Every year, RIBA shines the spotlight on top-quality architectural research from academics and practitioners in the President's Awards for Research. The awards also promote outstanding research to encourage further strategic and original thought.
Out of the shortlisted projects announced this past July, this year's results had a few top-winning projects and a good number of commendations. The four categories of the awards program are: Master's, PhD, university, and practice-located research.
Find out which projects won below.
OUTSTANDING UNIVERSITY-LED RESEARCH
Winner: Barbara Penner, Bartlett School of Architecture, University College London for Bathroom
Summary: "The judges applauded this outstanding work for tackling an often overlooked area. In covering various points of view, including design and politics, the judges considered the research to be a good polemic with just the right amount of provocation for readers. The author's passion for the subject made the work all the more interesting."
Commendation: Adam Sharr, University of Newcastle and Stephen Thornton, University of Cardiff for ‘Demolishing Whitehall: Leslie Martin, Harold Wilson and the Architecture of White Heat’
Summary: "A book on an interesting topic, rigorously researched, that made for a fascinating read. The judges felt that the authors had generally done an excellent job in writing a very readable book on architectural politics and that it was worthy of a commendation."
Commendation: Ben Campkin, Bartlett School of Architecture, University College London for ‘Remaking London: Decline and Regeneration in Urban Culture’
Summary: "The clear structure and accessible writing made this fascinating piece of work deserving of a commendation. The judges applauded the effort required to tackle such an expansive subject, breaking into areas about which not enough has been written previously."
OUTSTANDING PH.D. THESIS
While no Award was given in this category, two PhD’s were worthy of commendation:
Commendation: Emma Cheatle, Bartlett School of Architecture, University College London for ‘Part-architecture: the Maison de Verre through the Large Glass’
Summary: "A sophisticated PhD with significant attention to detail and reflection. The judges found the historical aspect interesting and the descriptions of buildings enlightening and original. The judges were happy to commend the work as the author’s analytical approach was strong and rational."

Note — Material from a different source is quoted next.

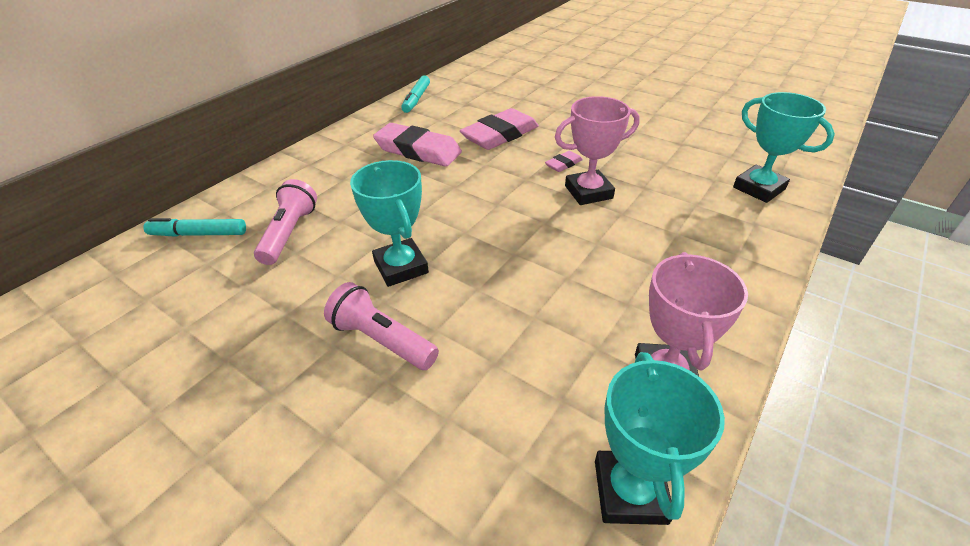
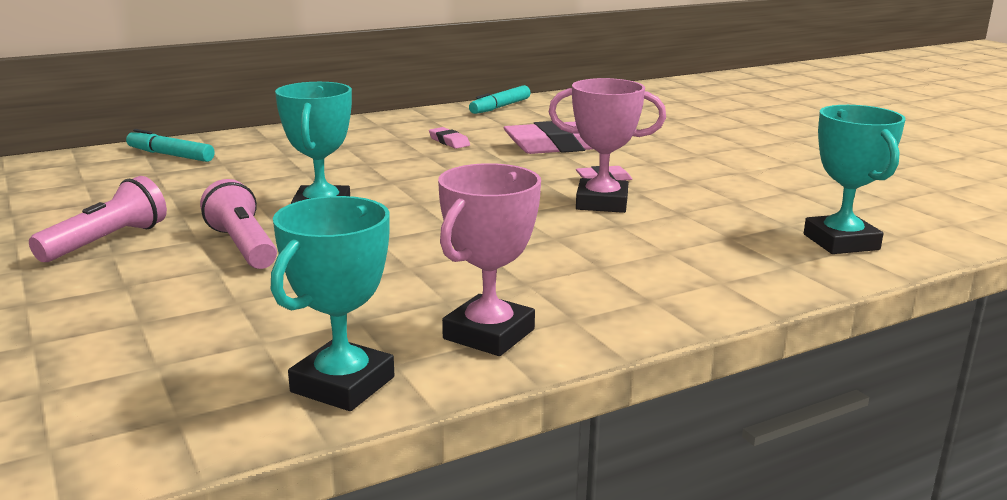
camera: 25 degrees right, 20 degrees down
(289, 233) = (248, 169): pink flashlight -> pink flashlight (106, 241)
(418, 150) = (449, 141): pink eraser -> pink eraser, size x0.46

Commendation: Tom Bridgen, University of Newcastle for The Protected Vista: An Intellectual and Cultural History, As Seen from Richmond Hill
Summary: "Original research drawing on both historical and contemporary sources, the thesis was well-research and presented, and explored important ideas in an area lacking in precedent. The judges thought that this ambitious PhD was deserving of a commendation."
OUTSTANDING PRACTICE-LED RESEARCH
No winner was given in this category, one project was worthy of commendation
Commendation: Robert Barker, Baca Architects for ‘The Climate Adaptive Neighbourhoods (CAN) Project’
Summary: "This detailed analysis of the East Norwich housing that was a case study in the practice’s Lifeproject research resulted in findings that are pertinent and applicable to future housing developments on flood-prone sites. The judges felt this excellent research worthy of a commendation."
OUTSTANDING MASTER'S DEGREE THESIS:
Winner: Stephen Gage, University of Cambridge for ‘Repurposed Pasts? Architecture and Identity in the Gothic Revival University’
Summary: "A difficult subject, tackled very well, with an interesting approach and findings. The judges thought the thesis extremely rigorous – noting in particular the author’s particular ability in investigating parameters – and significant. They also noted the very fine drawings that supported the author’s analysis."